I’ve manipulated the font and style of font awesome, leaving only the three fonts I used — Fa-Github, Fa-Envelope, and Fa-code. I use Fontello, which lets me use the font I need. The resulting file size drops to 94KB.

Today’s web sites can go wrong if they are built using only stylesheets. It is necessary to add a bundle.js file with a obstructive nature, which takes 118ms to load, an order of magnitude better than the above.

There are some additional benefits — I no longer have resources pointing to third-party resources or CDN, so the user doesn’t need to: 1) send CDN requests; 2) Form HTPPS handshake; 3) Wait for all resources to download from a third party.

While CDN and distributed caching are useful for large, distributed sites, it’s not useful for my small, static site. An additional loss of a few hundred milliseconds is acceptable.

Compressing resources

I loaded an 8MB header image and displayed it at 10% width/height. This is not a lack of optimization, but a waste of user bandwidth.

All images I use webspeedtest.cloudinary.com/ compression, it also remind me to use webp, but I want more compatible website, so I insisted on using JPG images. It’s also possible to add a mechanism for only those sites that can support it, but I want to keep it simple and adding this abstraction layer of code doesn’t seem worth it.

Improve Web services – HTTP2, TLS and more

The first thing I did was switch to HTTPS – originally I was running Nginx on port 80 and just loaded the service file from /var/www/html.

I started with HTTPS and redirected all my resource requests from HTTP to HTTPS. I got my TLS certificate from Let’s Encrypt (a great site that can also register wildcard certificates).

By simply adding the HTTP2 directive, Nginx can take advantage of all the latest HTTP features. Note that if you want to use the HTTP2 (previously SPDY) feature, you must use HTTPS. Learn more here.

You can also use the _http2_push command on images/ headshot.jpg; .

Note: Enabling gzip and TLS may expose you to [BREACH] 16. Given that this is a static site and the risk of BREACH is very low, compression is not an issue for me.

Leverage caching and compression

What else can Nginx do? The first idea that popped up was caching and compression

I sent the original uncompressed HTML file. By simply adding the _gzip and _line commands, the file size dropped by 50 percent from 16000bytes to 8000bytes.

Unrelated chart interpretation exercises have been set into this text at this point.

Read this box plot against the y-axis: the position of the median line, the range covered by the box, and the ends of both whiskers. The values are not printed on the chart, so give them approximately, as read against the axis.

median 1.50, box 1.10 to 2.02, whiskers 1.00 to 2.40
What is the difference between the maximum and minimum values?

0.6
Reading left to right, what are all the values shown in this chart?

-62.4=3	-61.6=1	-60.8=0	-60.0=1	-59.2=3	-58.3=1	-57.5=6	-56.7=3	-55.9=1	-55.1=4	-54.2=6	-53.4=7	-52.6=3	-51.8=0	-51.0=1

We can speed things up even further, if we set _gzip_static, it will look for previously compressed versions. When combined with our webpack configuration above — we were able to use ZopflicPlugin to pre-zip all our files at compile time. This saves computing resources and allows us to maximise our resources without worrying about speed.

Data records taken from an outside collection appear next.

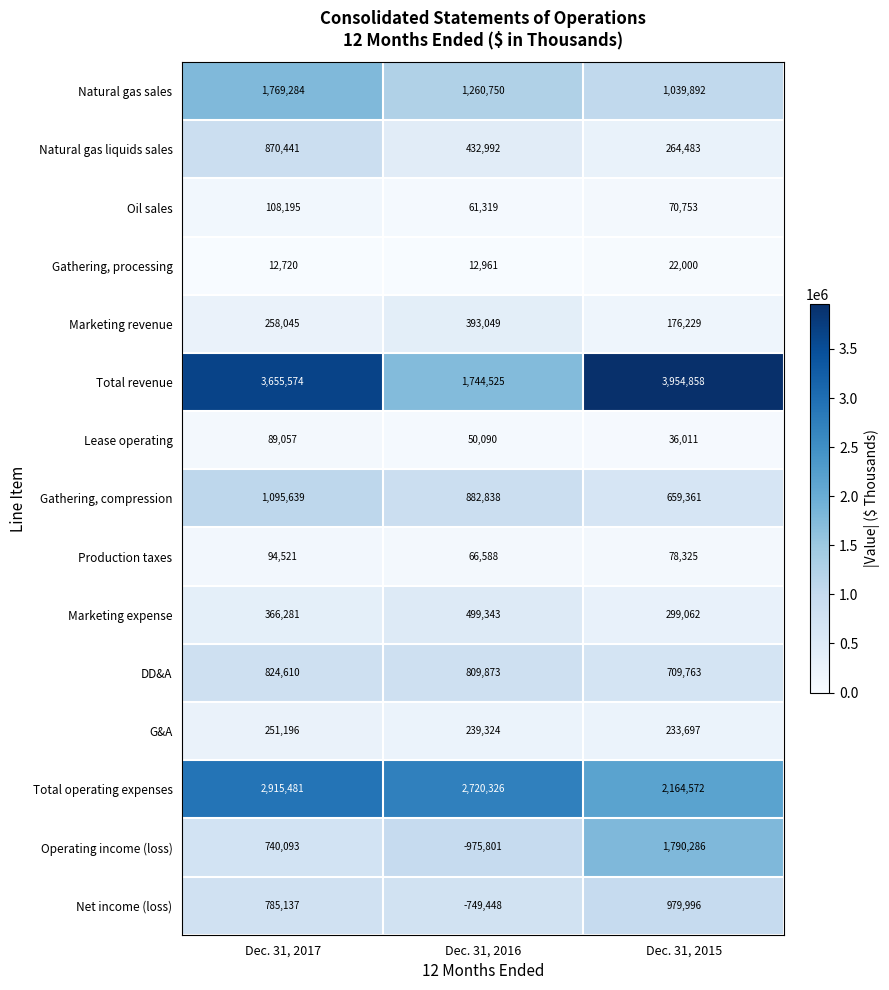

Is it true that Natural gas liquids sales equals 705254 at Dec. 31, 2016?

False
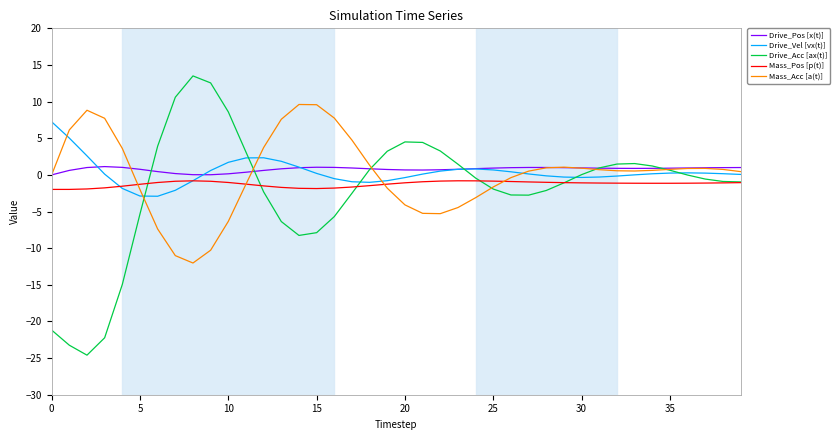

What is the difference between the maximum and second lowest values in the Mass_Acc [a(t)] series?

20.6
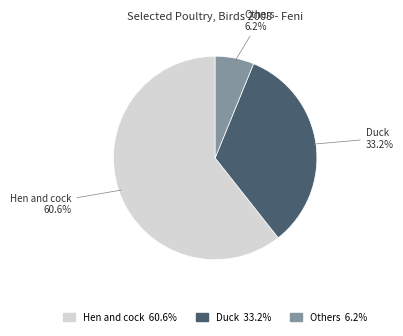

Is there any slice that represents more than half of the pie?

Yes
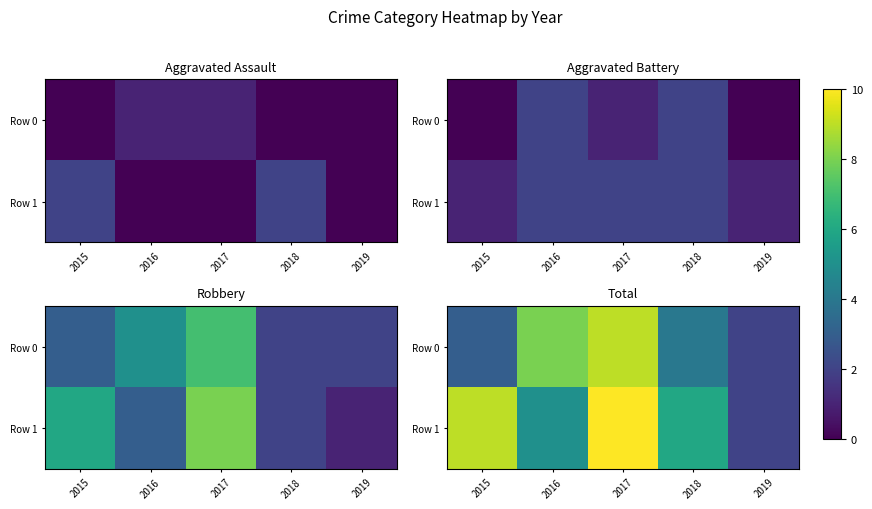

Between 2018 and 2017, which is larger?

2017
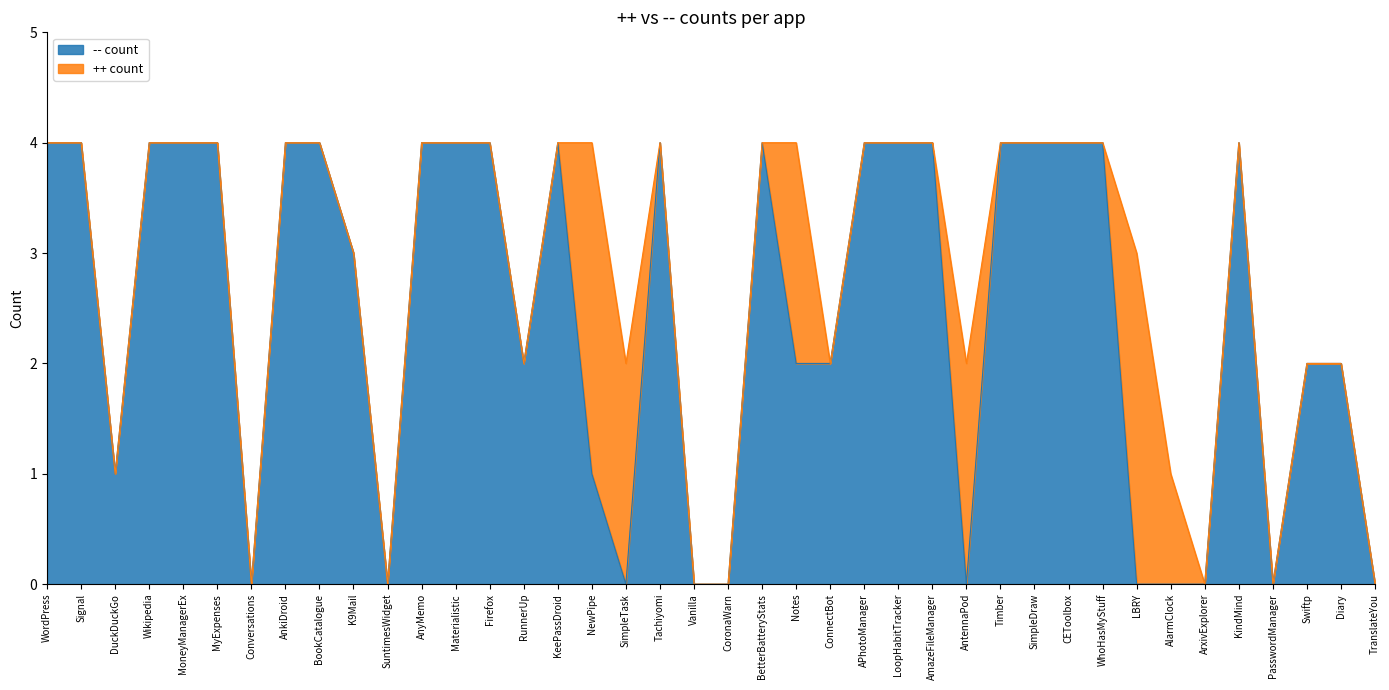

True or false: there are more than 2 points higher than both neighbors.

True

Not only that, but my site rarely changes, so I want resources cached for as long as possible. This way, users don’t need to re-download everything (especially bundle.js) on future visits.

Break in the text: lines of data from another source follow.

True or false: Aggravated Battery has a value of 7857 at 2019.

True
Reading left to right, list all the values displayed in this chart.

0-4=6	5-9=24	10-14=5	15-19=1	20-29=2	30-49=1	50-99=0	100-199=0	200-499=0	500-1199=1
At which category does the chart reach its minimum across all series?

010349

The server notes I updated are as follows. Note that I didn’t cover all the changes I made, such as changes to TCP Settings, gzip instructions and file caching. If you want to learn more about tuning Nginx, read this article on Tuning Nginx.

Corresponding server content

Lazy loading

Finally, there is a small change to my site, which will increase the speed slightly. Five of the images are not visible unless you press the relevant TAB, but they are downloaded at the same time as other resources (becauseThis tag)

I wrote a short script to modify the attributes of elements with the _lazyload_ name.

So once the content is done and loaded,The tag will become“To load the images.

conclusion

These enabled my page to load from more than 8 seconds for the first time to less than 350 mm, and 200 milliseconds for non-first time. I highly recommend reading High Performance Browser Networking — it’s easy to read, but provides an overview of modern web sites, with good suggestions for optimizing each layer of the current web model.

Did I miss anything? Do some methods violate best practices or are there better ways to improve performance? Please contact _JonLuca De Caro!